┌──

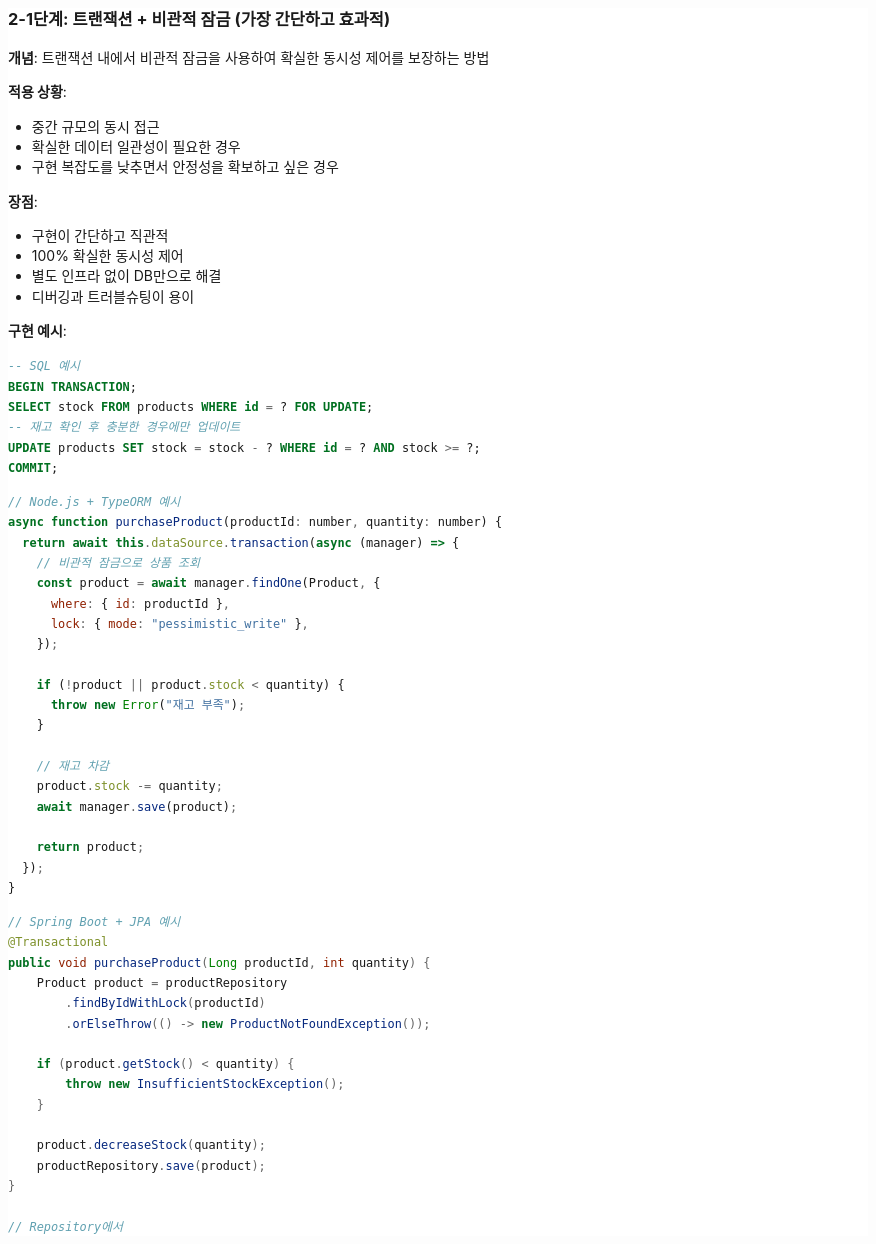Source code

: ### 2-1단계: 트랜잭션 + 비관적 잠금 (가장 간단하고 효과적)

**개념**: 트랜잭션 내에서 비관적 잠금을 사용하여 확실한 동시성 제어를 보장하는 방법

**적용 상황**:

- 중간 규모의 동시 접근
- 확실한 데이터 일관성이 필요한 경우
- 구현 복잡도를 낮추면서 안정성을 확보하고 싶은 경우

**장점**:

- 구현이 간단하고 직관적
- 100% 확실한 동시성 제어
- 별도 인프라 없이 DB만으로 해결
- 디버깅과 트러블슈팅이 용이

**구현 예시**:

```sql
-- SQL 예시
BEGIN TRANSACTION;
SELECT stock FROM products WHERE id = ? FOR UPDATE;
-- 재고 확인 후 충분한 경우에만 업데이트
UPDATE products SET stock = stock - ? WHERE id = ? AND stock >= ?;
COMMIT;
```

```javascript
// Node.js + TypeORM 예시
async function purchaseProduct(productId: number, quantity: number) {
  return await this.dataSource.transaction(async (manager) => {
    // 비관적 잠금으로 상품 조회
    const product = await manager.findOne(Product, {
      where: { id: productId },
      lock: { mode: "pessimistic_write" },
    });

    if (!product || product.stock < quantity) {
      throw new Error("재고 부족");
    }

    // 재고 차감
    product.stock -= quantity;
    await manager.save(product);

    return product;
  });
}
```

```java
// Spring Boot + JPA 예시
@Transactional
public void purchaseProduct(Long productId, int quantity) {
    Product product = productRepository
        .findByIdWithLock(productId)
        .orElseThrow(() -> new ProductNotFoundException());

    if (product.getStock() < quantity) {
        throw new InsufficientStockException();
    }

    product.decreaseStock(quantity);
    productRepository.save(product);
}

// Repository에서
```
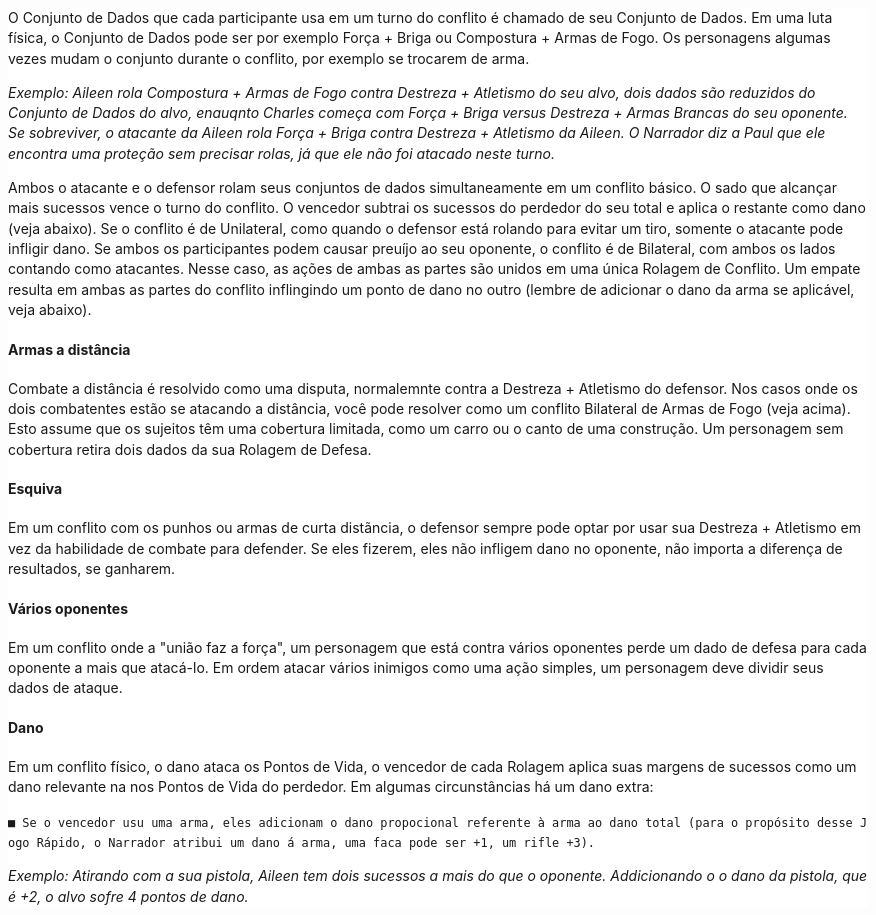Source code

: O Conjunto de Dados que cada participante usa em um turno do conflito é chamado de seu Conjunto de Dados. Em uma luta física, o Conjunto de Dados pode ser por exemplo Força + Briga ou Compostura + Armas de Fogo. Os personagens algumas vezes mudam o conjunto durante o conflito, por exemplo se trocarem de arma.

_Exemplo: Aileen rola Compostura + Armas de Fogo contra Destreza + Atletismo do seu alvo, dois dados são reduzidos do Conjunto de Dados do alvo, enauqnto Charles começa com  Força + Briga versus Destreza + Armas Brancas do seu oponente. Se sobreviver, o atacante da Aileen rola Força + Briga contra Destreza + Atletismo da Aileen. O Narrador diz a Paul que ele encontra uma proteção sem precisar rolas, já que ele não foi atacado neste turno._

Ambos o atacante e o defensor rolam seus conjuntos de dados simultaneamente em um conflito básico. O sado que alcançar mais sucessos vence o turno do conflito. O vencedor subtrai os sucessos do perdedor do seu total e aplica o restante como dano (veja abaixo).
Se o conflito é de Unilateral, como quando o defensor está rolando para evitar um tiro, somente o atacante pode infligir dano. Se ambos os participantes podem causar preuíjo ao seu oponente, o conflito é de Bilateral, com ambos os lados contando como atacantes. Nesse caso, as ações de ambas as partes são unidos em uma única Rolagem de Conflito.
Um empate resulta em ambas as partes do conflito inflingindo um ponto de dano no outro (lembre de adicionar o dano da arma se aplicável, veja abaixo).

#### Armas a distância

Combate a distância é resolvido como uma disputa, normalemnte contra a Destreza + Atletismo do defensor. Nos casos onde os dois combatentes estão se atacando a distância, você pode resolver como um conflito Bilateral de Armas de Fogo (veja acima). Esto assume que os sujeitos têm uma cobertura limitada, como um carro ou o canto de uma construção. Um personagem sem cobertura retira dois dados da sua Rolagem de Defesa.

#### Esquiva

Em um conflito com os punhos ou armas de curta distãncia, o defensor sempre pode optar por usar sua Destreza + Atletismo em vez da habilidade de combate para defender. Se eles fizerem, eles não infligem dano no oponente, não importa a diferença de resultados, se ganharem.

#### Vários oponentes

Em um conflito onde a "união faz a força", um personagem que está contra vários oponentes perde um dado de defesa para cada oponente a mais que atacá-lo. Em ordem atacar vários inimigos como uma ação simples, um personagem deve dividir seus dados de ataque.

#### Dano

Em um conflito físico, o dano ataca os Pontos de Vida, o vencedor de cada Rolagem aplica suas margens de sucessos como um dano relevante na nos Pontos de Vida do perdedor. Em algumas circunstâncias há um dano extra:

```
■ Se o vencedor usu uma arma, eles adicionam o dano propocional referente à arma ao dano total (para o propósito desse Jogo Rápido, o Narrador atribui um dano á arma, uma faca pode ser +1, um rifle +3).
```

_Exemplo: Atirando com a sua pistola, Aileen tem dois sucessos a mais do que o oponente. Addicionando o o dano da pistola, que é +2, o alvo sofre 4 pontos de dano._
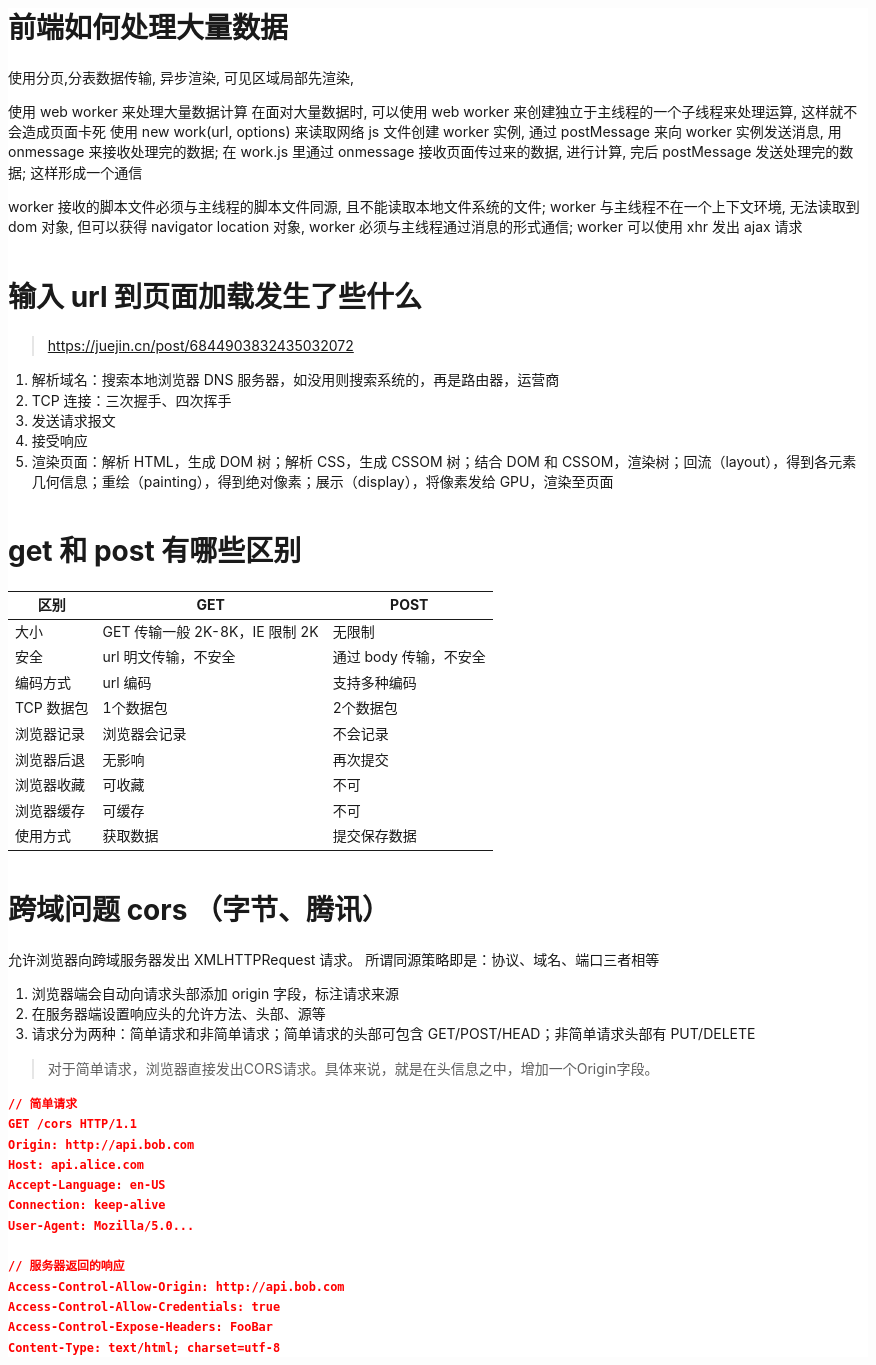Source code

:# 前端如何处理大量数据

使用分页,分表数据传输, 异步渲染, 可见区域局部先渲染,

使用 web worker 来处理大量数据计算
在面对大量数据时, 可以使用 web worker 来创建独立于主线程的一个子线程来处理运算, 这样就不会造成页面卡死
使用 new work(url, options) 来读取网络 js 文件创建 worker 实例, 通过 postMessage 来向 worker 实例发送消息, 用 onmessage 来接收处理完的数据; 在 work.js 里通过 onmessage 接收页面传过来的数据, 进行计算, 完后 postMessage 发送处理完的数据; 这样形成一个通信

worker 接收的脚本文件必须与主线程的脚本文件同源, 且不能读取本地文件系统的文件;
worker 与主线程不在一个上下文环境, 无法读取到 dom 对象, 但可以获得 navigator location 对象, worker 必须与主线程通过消息的形式通信; worker 可以使用 xhr 发出 ajax 请求


# 输入 url 到页面加载发生了些什么

> https://juejin.cn/post/6844903832435032072

1. 解析域名：搜索本地浏览器 DNS 服务器，如没用则搜索系统的，再是路由器，运营商
2. TCP 连接：三次握手、四次挥手
3. 发送请求报文
4. 接受响应
5. 渲染页面：解析 HTML，生成 DOM 树；解析 CSS，生成 CSSOM 树；结合 DOM 和 CSSOM，渲染树；回流（layout），得到各元素几何信息；重绘（painting），得到绝对像素；展示（display），将像素发给 GPU，渲染至页面

# get 和 post 有哪些区别

区别 | GET | POST
---- | --- | ---
大小 | GET 传输一般 2K-8K，IE 限制 2K | 无限制
安全 | url 明文传输，不安全 | 通过 body 传输，不安全
编码方式 | url 编码 | 支持多种编码
TCP 数据包 | 1个数据包 | 2个数据包
浏览器记录 | 浏览器会记录 | 不会记录
浏览器后退 | 无影响 | 再次提交
浏览器收藏 | 可收藏 | 不可
浏览器缓存 | 可缓存 | 不可
使用方式 | 获取数据 | 提交保存数据

# 跨域问题 cors （字节、腾讯）

允许浏览器向跨域服务器发出 XMLHTTPRequest 请求。
所谓同源策略即是：协议、域名、端口三者相等

1. 浏览器端会自动向请求头部添加 origin 字段，标注请求来源
2. 在服务器端设置响应头的允许方法、头部、源等
3. 请求分为两种：简单请求和非简单请求；简单请求的头部可包含 GET/POST/HEAD；非简单请求头部有 PUT/DELETE

> 对于简单请求，浏览器直接发出CORS请求。具体来说，就是在头信息之中，增加一个Origin字段。

```json
// 简单请求
GET /cors HTTP/1.1
Origin: http://api.bob.com
Host: api.alice.com
Accept-Language: en-US
Connection: keep-alive
User-Agent: Mozilla/5.0...

// 服务器返回的响应
Access-Control-Allow-Origin: http://api.bob.com
Access-Control-Allow-Credentials: true
Access-Control-Expose-Headers: FooBar
Content-Type: text/html; charset=utf-8
```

└──

**Task to carry out**
All lines of the listing holding the string "await" must be returned, copied as they stand.

**Expected output**
  return await this.dataSource.transaction(async (manager) => {
    const product = await manager.findOne(Product, {
    await manager.save(product);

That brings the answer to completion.